The quadratic expression: 6x^2 + 21x - 45
Step 1: Divide the equation by the coefficient of x^2 (6) to make the coefficient of x^2 equal to 1:
x^2 + (21/6)x - (45/6)
Simplifying, we get x^2 + (7/2)x - 15/2
Step 2: Take half of the coefficient of x (7/2 in this case), square it, and add/subtract it from the equation. We add the square term inside the parentheses and subtract it outside to maintain the equality:
x^2 + (7/2)x + (7/4)^2 - (7/4)^2 - 15/2
Step 3: Rewrite the equation using the perfect square trinomial (a^2 + 2ab + b^2):
(x + 7/4)^2 - (49/16) - 15/2
Step 4: Simplify:
(x + 7/4)^2 - (49/16) - (120/16)
(x + 7/4)^2 - (169/16)
Now, the equation is in vertex form, (x - h)^2 - k, where (h, k) represents the coordinates of the vertex.

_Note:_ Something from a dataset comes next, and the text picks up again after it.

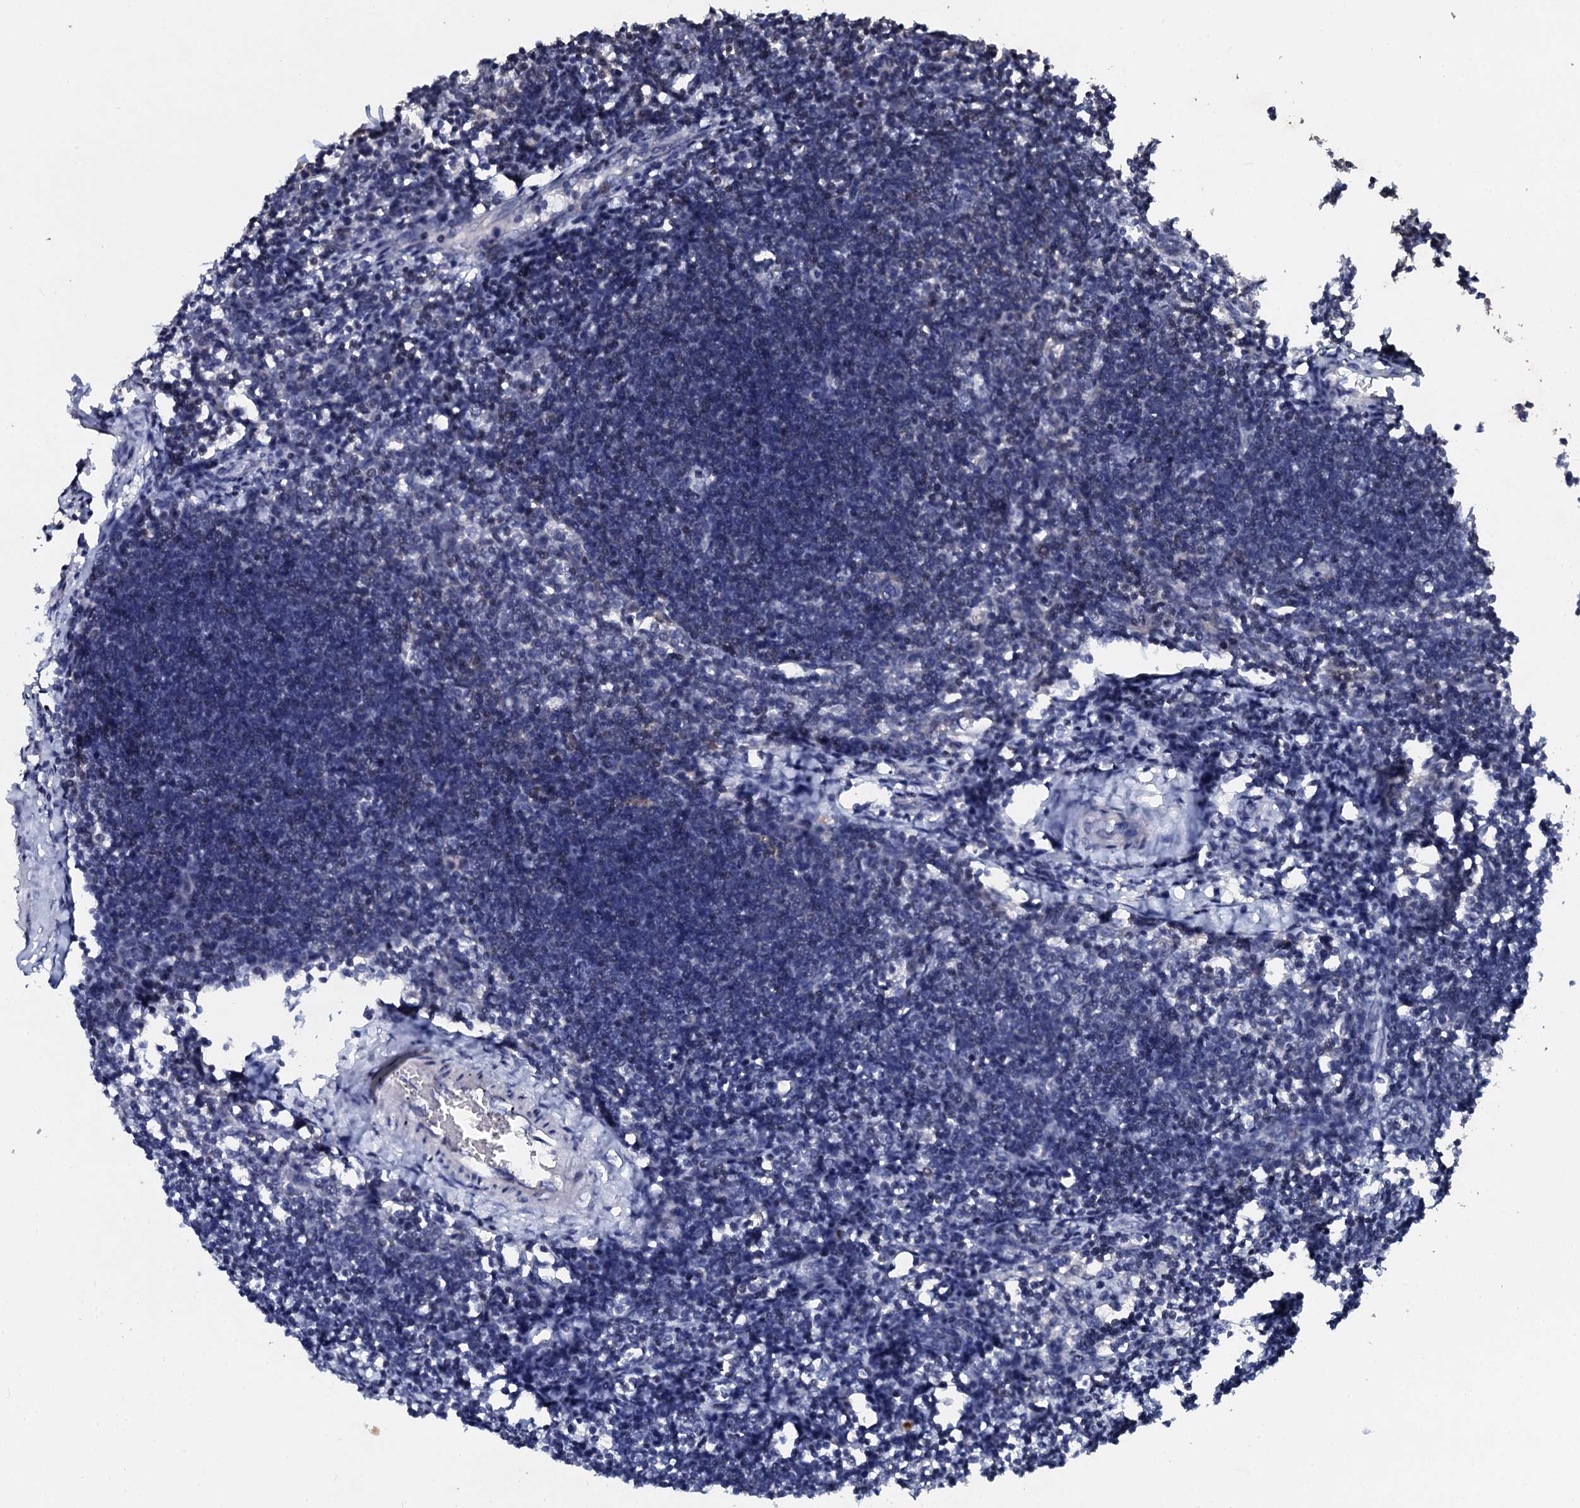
{"staining": {"intensity": "negative", "quantity": "none", "location": "none"}, "tissue": "lymph node", "cell_type": "Germinal center cells", "image_type": "normal", "snomed": [{"axis": "morphology", "description": "Normal tissue, NOS"}, {"axis": "morphology", "description": "Malignant melanoma, Metastatic site"}, {"axis": "topography", "description": "Lymph node"}], "caption": "Immunohistochemistry (IHC) of normal human lymph node exhibits no expression in germinal center cells.", "gene": "SLC37A4", "patient": {"sex": "male", "age": 41}}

The vertex is at (-7/4, 169/16), which is obtained by changing the signs of h and k.
3. Quadratic Formula:
Finally, we can solve the quadratic equation using the quadratic formula:
For the equation: 6x^2 + 21x - 45 = 0
The quadratic formula states that for an equation in the form ax^2 + bx + c = 0, the solutions for x are given by:
x = (-b ± √(b^2 - 4ac)) / 2a
For our equation, a = 6, b = 21, and c = -45. Substituting these values into the formula:
x = (-(21) ± √((21)^2 - 4(6)(-45))) / 2(6)
Simplifying,
x = (-21 ± √(441 + 1080)) / 12
x = (-21 ± √1521) / 12
Taking the square root,
x = (-21 ± 39) / 12
Thus, the solutions are:
x = (-21 + 39) / 12 = 18 / 12 = 3/2 or 1.5
x = (-21 - 39) / 12 = -60 / 12 = -5
Hence, the solutions to the quadratic equation 6x^2 + 21x - 45 = 0 are x = -5, x = -3/2, or x = 1.5.